Supplied text:
____
This didn’t change until 2012, when both Matt and Julie were attending a missions conference at Rhema Church.  “It never clicked to me that I hadn’t confessed Jesus,” she remembers. “They gave an altar call, and I just knew that I was supposed to confess in that moment.”

The experience came with an immediate calling, too—Julie knew she was to attend Rhema Bible School to prepare for overseas mission work. When she graduated, Matt and Julie would move to the mission field.

Only, they weren’t sure where to go. Julie had long felt a calling to Lusaka, Zambia, and was keen to pursue a pathway there. But before they made a decision, Matt got the opportunity to take a trip to Lebanon.

“All the time was spent in the streets of Beirut witnessing to people,” he says. “Very little organized ministry.”

He came home with a plan.

“I told Julie, ‘We’re moving to Beirut!’” Matt laughs now. “She was less than convinced that was a great idea.”

But over the next year, the family spent time going back and forth from America to Lebanon, and they made the decision to move there in 2017. Julie, still pining for Lusaka, had given God something of an ultimatum: He had three months to convince her Lebanon was the right place for their family. That certainty came early.

“We’d been there about two weeks and Julie said to me, ‘Isn’t this supposed to be much harder?’” Matt says. “We really stepped into the grace of God.”

Seeing Growth

That’s not to say that everything in Lebanon is easy, or that the country is some half-forgotten geo-political paradise. There are incredible challenges to overcome due to governmental unrest. In 2019, the sitting Lebanese government resigned after receiving a vote of no-confidence from the parliament, and the new sitting government has yet to receive that vote.

“Essentially, we don’t really have a functioning government now,” Matt says.

The Lebanese currency has lost value, the official unemployment rate is at 66%, and consumer goods have seen an almost 500% increase in price, leading to an unstable banking system. The Beirut port explosion, which rocked the country and dominated world headlines in August 2020, destroyed over 19,000 business and left 300,000 people homeless.

“This has been a really difficult time, and everyone we’re ministering to is experiencing it,” Matt says. “People that are really committed to planting churches and seeing evangelism go and grow, they’re faced with these practical life issues.”

When you add a seismic demographic shift to this political unrest, the situation becomes precarious. In 2014, 70% of Lebanon’s population was culturally Christian, with a minority Muslim population. After the Syrian Civil War, Lebanon took in 2.5 million refugees into a country with a population of 3 million. Most of them are Muslim.

“That’s analogous to something like 215 million Muslims coming into the United States in ten months,” Matt says. “Everything has changed.”

So, yes. There are certainly challenges. But Matt and Julie remain optimistic, confident in the calling they received and confident in the growth they’ve been seeing. Since arriving, they’ve assisted in three different church plants, and their primary ministry, Go Church Beirut, has successfully launched—even after the challenges of COVID-19.

There are certainly challenges. But Matt and Julie remain optimistic, confident in the calling they received and confident in the growth they’ve been seeing.

“We had 38,000 people watch a 53-minute message on Easter that was super evangelistic and had a really strong altar call,” Matt says.

Even still, the couple isn’t concerned with their own goals—they’re working hard to equip others to lead.

“We’re working to become as useless as possible, as fast as possible,” Matt says.

When asked what the future holds, the Hattabaughs smile. The look they exchange speaks to a clear satisfaction in their work, a soul-deep conviction that Lebanon is home now.

“We are in Beirut, Lebanon, until [it] ends,” Julie says confidently. “When the Lord tells us to leave Beirut, our heart’s desire is to go to the next thing and do the same thing again.”

Matt paints it even more starkly: “In World War II, when you signed up, you signed up for the duration of the war, plus six months,” he says. “Our time in Lebanon is the duration plus six months.”
____
Recorded information:
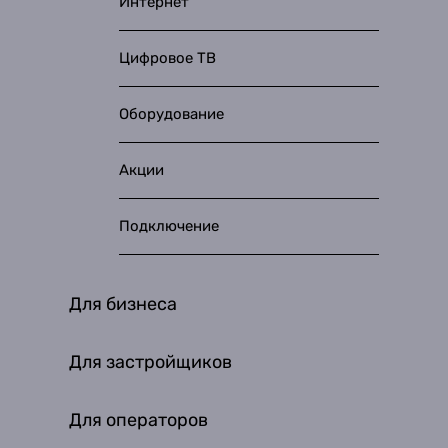
Интернет
Цифровое ТВ
Оборудование
Акции
Подключение
Для бизнеса
Для застройщиков
Для операторов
____
Activity list:
A: Turn the article's paragraph that begins "The Lebanese currency has lost value" into a short bulleted list that keeps its main facts.
B: Answer these from the article:
(i) In what year did Julie confess Jesus at a missions conference?
(ii) Which city had Julie long felt called to?
(iii) How many people watched the Easter message?
C: Print everything in the article from "That’s not to" down to "left 300,000 people homeless.", word for word.

Written answers:
A:
- The Lebanese currency has lost value.
- The official unemployment rate is 66%.
- Consumer goods prices have risen almost 500%, leading to an unstable banking system.
- The Beirut port explosion in August 2020 destroyed over 19,000 businesses and left 300,000 people homeless.

B:
(i) 2012
(ii) Lusaka, Zambia
(iii) 38,000

C:
That’s not to say that everything in Lebanon is easy, or that the country is some half-forgotten geo-political paradise. There are incredible challenges to overcome due to governmental unrest. In 2019, the sitting Lebanese government resigned after receiving a vote of no-confidence from the parliament, and the new sitting government has yet to receive that vote.

“Essentially, we don’t really have a functioning government now,” Matt says.

The Lebanese currency has lost value, the official unemployment rate is at 66%, and consumer goods have seen an almost 500% increase in price, leading to an unstable banking system. The Beirut port explosion, which rocked the country and dominated world headlines in August 2020, destroyed over 19,000 business and left 300,000 people homeless.